Von Dr. Astrid Lilie, Rechtsanwältin und Fachanwältin für Strafrecht
In der EU sind strafrechtliche und ordnungswidrigkeitenrechtliche Konsequenzen bei Verstößen gegen restriktive Maßnahmen der Union noch sehr unterschiedlich geregelt. Während in Deutschland
Verstöße gegen EU-Sanktionen für Unternehmen hohe Geldbußen und für Einzelpersonen Geldstrafen oder Freiheitsstrafen bis zu zehn Jahren zur Folge haben können, liegt
der Sanktionsschwerpunkt in anderen europäischen Ländern teilweise nur auf
administrativen Maßnahmen.
Im April dieses Jahres hat die EU eine Richtlinie (EU) 2024/1226 zur Harmonisierung des Sanktionsstrafrechts erlassen. Mit der Richtlinie soll sicher
gestellt werden, dass einheitliche Mindestvorschriften bei der Sanktionierung
von Verstößen gegen außenwirtschaftsrechtliche Vorschriften Anwendung finden. Die Richtlinie ist für die Mitgliedstaaten verbindlich und muss bis spätestens zum 20.5.2025 in nationales Recht umgesetzt werden. Besonderes Augenmerk gilt dem Katalog in Art. 3 der Verordnung, der diejenigen Tathandlungen
aufzählt, die künftig als Straftat zu ahnden sind. Ausdrücklich genannt sind
auch Umgehungs- sowie Verschleierungshandlungen, ebenso Tathandlungen im Transaktions- und
Finanzbereich. Die leichtfertige Begehung solcher Tathandlungen, die Dual-Use-Güter betreffen, wird
künftig als Straftat sanktioniert werden. Daneben stellt die Richtlinie klar, dass humanitäre Hilfe von
bedürftigen Personen nicht unter Strafe gestellt sein soll, und sieht für Angehörige von Rechtsberufen
einen persönlichen Strafausschließungsgrund vor.
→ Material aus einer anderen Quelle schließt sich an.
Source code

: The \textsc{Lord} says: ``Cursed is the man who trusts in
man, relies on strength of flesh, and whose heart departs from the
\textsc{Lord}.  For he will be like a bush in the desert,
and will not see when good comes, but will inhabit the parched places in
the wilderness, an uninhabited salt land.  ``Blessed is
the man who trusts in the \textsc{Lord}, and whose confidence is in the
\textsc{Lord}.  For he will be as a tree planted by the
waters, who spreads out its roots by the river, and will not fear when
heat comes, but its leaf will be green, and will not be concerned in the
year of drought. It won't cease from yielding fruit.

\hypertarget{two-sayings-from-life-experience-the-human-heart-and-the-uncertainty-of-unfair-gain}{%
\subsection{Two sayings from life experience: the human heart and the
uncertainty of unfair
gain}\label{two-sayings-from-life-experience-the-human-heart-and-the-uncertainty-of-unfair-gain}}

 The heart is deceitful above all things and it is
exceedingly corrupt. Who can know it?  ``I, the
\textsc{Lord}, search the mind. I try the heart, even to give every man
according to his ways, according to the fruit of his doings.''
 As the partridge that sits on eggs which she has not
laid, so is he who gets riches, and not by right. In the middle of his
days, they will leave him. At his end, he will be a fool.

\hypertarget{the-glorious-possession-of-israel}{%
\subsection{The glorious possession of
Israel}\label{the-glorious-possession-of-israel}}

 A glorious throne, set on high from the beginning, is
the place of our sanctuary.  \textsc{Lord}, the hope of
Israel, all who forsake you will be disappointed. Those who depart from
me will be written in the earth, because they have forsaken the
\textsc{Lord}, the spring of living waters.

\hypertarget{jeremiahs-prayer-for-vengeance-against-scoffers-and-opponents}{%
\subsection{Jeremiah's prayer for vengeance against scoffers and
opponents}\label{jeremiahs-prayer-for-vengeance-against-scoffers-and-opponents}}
Seit dem 30.8.2024 liegt ein entsprechender Referentenentwurf des Bundesministeriums für Wirtschaft und Klimaschutz vor, der insbesondere Änderungen und Ergänzungen der §§ 18 und 19 AWG
sowie des § 82 AWG vorsieht. Hervorzuheben ist die Verschärfung des Höchstmaßes der Geldbußen
für juristischen Personen. Im Falle einer Straftat nach § 18 Abs. 1 AWG beträgt das Höchstmaß der
Geldbuße abweichend von § 30 Abs. 2 OWiG künftig 40 Mio. Euro. Von der in der Richtlinie vorgesehenen Möglichkeit, einer prozentualen sich am (weltweiten) Unternehmensumsatz orientierende
Geldbuße zu verhängen, macht der Referentenentwurf keinen Gebrauch. Die aus dem Kartellrecht
stammenden Tendenz einer prozentualen Geldbuße findet im europäischen Recht, beispielsweise im
europäischen Datenrecht immer weiter Einzug, sodass es fast schon verwundert, dass der Entwurf
eine Höchstgrenze für die Geldbuße vorsieht.
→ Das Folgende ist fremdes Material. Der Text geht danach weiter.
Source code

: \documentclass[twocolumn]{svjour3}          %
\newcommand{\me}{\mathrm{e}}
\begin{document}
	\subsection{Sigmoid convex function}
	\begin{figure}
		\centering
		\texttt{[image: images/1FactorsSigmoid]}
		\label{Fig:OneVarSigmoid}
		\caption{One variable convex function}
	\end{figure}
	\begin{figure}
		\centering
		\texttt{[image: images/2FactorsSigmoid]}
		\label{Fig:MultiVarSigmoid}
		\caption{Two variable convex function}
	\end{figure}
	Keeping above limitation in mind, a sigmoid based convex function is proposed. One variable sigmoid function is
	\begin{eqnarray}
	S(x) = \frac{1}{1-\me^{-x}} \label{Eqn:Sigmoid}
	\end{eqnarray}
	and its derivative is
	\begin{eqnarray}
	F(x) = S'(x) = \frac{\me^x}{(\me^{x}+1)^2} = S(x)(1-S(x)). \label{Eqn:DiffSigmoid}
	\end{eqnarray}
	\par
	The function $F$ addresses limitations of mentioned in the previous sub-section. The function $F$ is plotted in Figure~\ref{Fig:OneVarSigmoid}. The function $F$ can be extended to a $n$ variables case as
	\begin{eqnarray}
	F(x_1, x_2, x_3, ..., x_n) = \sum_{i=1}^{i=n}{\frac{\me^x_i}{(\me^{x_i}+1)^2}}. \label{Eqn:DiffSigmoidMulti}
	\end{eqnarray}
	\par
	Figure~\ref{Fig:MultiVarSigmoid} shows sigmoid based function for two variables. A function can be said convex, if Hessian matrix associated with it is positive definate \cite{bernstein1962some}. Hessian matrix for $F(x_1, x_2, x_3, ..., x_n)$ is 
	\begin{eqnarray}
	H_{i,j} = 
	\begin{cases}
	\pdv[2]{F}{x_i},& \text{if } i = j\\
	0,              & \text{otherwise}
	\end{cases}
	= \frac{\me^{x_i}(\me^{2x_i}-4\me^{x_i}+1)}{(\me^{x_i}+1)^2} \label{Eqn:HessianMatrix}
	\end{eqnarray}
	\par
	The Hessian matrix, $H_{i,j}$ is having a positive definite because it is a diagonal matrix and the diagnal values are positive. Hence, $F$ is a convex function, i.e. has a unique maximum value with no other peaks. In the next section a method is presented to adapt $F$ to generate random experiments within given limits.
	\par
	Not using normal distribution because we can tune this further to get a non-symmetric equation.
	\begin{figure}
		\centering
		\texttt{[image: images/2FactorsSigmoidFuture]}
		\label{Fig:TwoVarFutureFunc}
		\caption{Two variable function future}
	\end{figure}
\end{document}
Durch die Harmonisierung des Sanktionsstrafrechts wird die grenzüberschreitende Zusammenarbeit
der Ermittlungsbehörden einfacher und effektiver werden. Deutsche Unternehmen werden vor dem
Hintergrund der Gesetzesänderungen ihre internen Kontrollsysteme verstärken müssen. Gerade die
Ahndung von leichtfertigen Verstößen beim Handel mit Dual-Use-Gütern erhöht die Gefahr der persönlichen Haftung von Mitarbeitenden.